Data for the task START

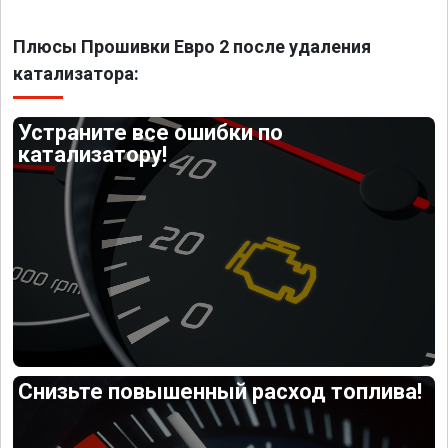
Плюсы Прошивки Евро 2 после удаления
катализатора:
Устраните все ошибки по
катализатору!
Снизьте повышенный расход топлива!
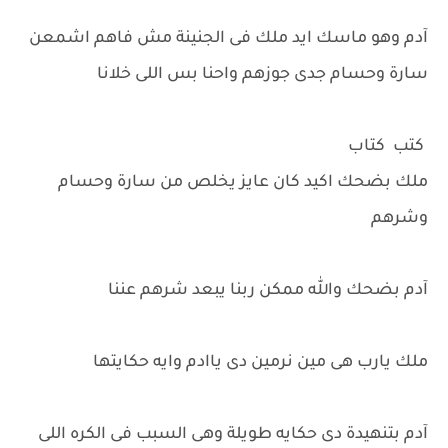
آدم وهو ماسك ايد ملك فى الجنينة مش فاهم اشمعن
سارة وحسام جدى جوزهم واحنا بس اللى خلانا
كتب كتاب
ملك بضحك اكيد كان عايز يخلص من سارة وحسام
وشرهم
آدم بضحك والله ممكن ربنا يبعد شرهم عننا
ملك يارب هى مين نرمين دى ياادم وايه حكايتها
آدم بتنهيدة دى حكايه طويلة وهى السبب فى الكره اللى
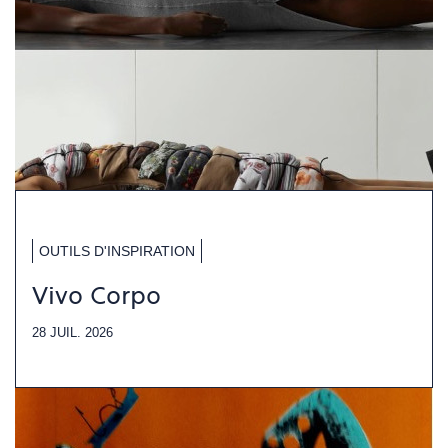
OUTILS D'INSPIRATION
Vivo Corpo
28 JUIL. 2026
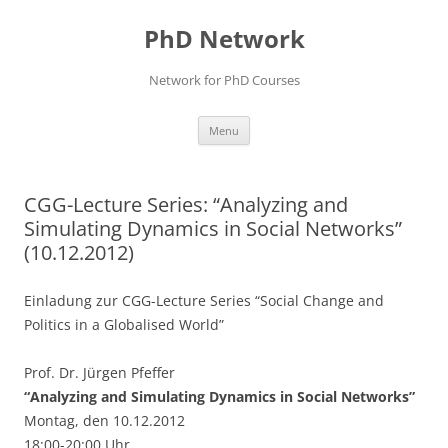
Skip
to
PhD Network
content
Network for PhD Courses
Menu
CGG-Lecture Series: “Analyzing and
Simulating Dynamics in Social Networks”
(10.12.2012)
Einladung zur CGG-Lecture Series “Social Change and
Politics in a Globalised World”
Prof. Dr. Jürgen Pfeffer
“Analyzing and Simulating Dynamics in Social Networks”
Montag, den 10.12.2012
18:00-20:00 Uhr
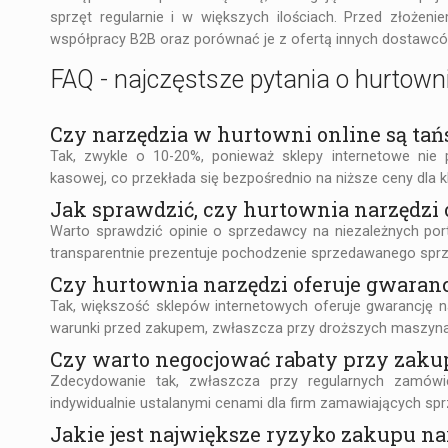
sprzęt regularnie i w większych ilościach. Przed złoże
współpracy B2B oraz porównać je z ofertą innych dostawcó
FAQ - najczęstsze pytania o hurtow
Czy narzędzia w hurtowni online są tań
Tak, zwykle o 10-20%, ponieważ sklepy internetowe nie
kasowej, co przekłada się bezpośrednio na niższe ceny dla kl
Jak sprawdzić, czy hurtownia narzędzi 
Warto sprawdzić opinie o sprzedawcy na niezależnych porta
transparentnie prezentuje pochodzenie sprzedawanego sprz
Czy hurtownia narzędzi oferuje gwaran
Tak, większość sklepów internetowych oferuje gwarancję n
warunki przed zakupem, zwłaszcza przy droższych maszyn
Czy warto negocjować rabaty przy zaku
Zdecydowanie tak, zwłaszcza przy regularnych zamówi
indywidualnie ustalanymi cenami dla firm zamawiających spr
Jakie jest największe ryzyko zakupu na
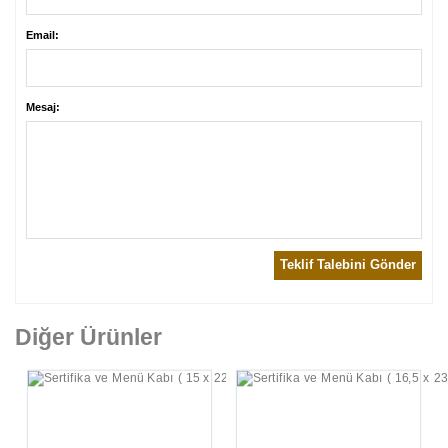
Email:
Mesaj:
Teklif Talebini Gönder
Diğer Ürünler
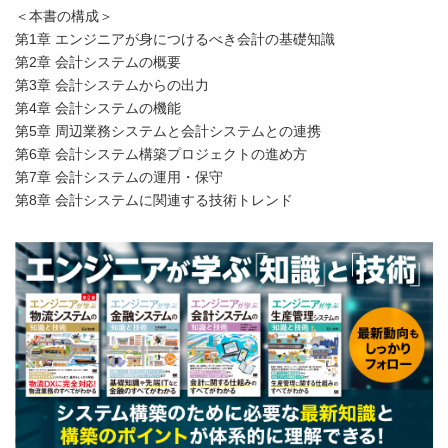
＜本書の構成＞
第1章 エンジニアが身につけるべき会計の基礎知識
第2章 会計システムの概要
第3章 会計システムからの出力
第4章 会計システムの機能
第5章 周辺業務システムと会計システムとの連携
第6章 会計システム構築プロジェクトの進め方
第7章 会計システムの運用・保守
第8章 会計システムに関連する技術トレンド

Data for the task END

Directions for this task – Keeping both end lines, retype exactly the lines from the first line of the material through the line that contains "współpracy B2B oraz", but not the pictures.

Written reply –
Плюсы Прошивки Евро 2 после удаления
катализатора:
Устраните все ошибки по
катализатору!
Снизьте повышенный расход топлива!
آدم وهو ماسك ايد ملك فى الجنينة مش فاهم اشمعن
سارة وحسام جدى جوزهم واحنا بس اللى خلانا
كتب كتاب
ملك بضحك اكيد كان عايز يخلص من سارة وحسام
وشرهم
آدم بضحك والله ممكن ربنا يبعد شرهم عننا
ملك يارب هى مين نرمين دى ياادم وايه حكايتها
آدم بتنهيدة دى حكايه طويلة وهى السبب فى الكره اللى
OUTILS D'INSPIRATION
Vivo Corpo
28 JUIL. 2026
Skip
to
PhD Network
content
Network for PhD Courses
Menu
CGG-Lecture Series: “Analyzing and
Simulating Dynamics in Social Networks”
(10.12.2012)
Einladung zur CGG-Lecture Series “Social Change and
Politics in a Globalised World”
Prof. Dr. Jürgen Pfeffer
“Analyzing and Simulating Dynamics in Social Networks”
Montag, den 10.12.2012
18:00-20:00 Uhr
sprzęt regularnie i w większych ilościach. Przed złoże
współpracy B2B oraz porównać je z ofertą innych dostawcó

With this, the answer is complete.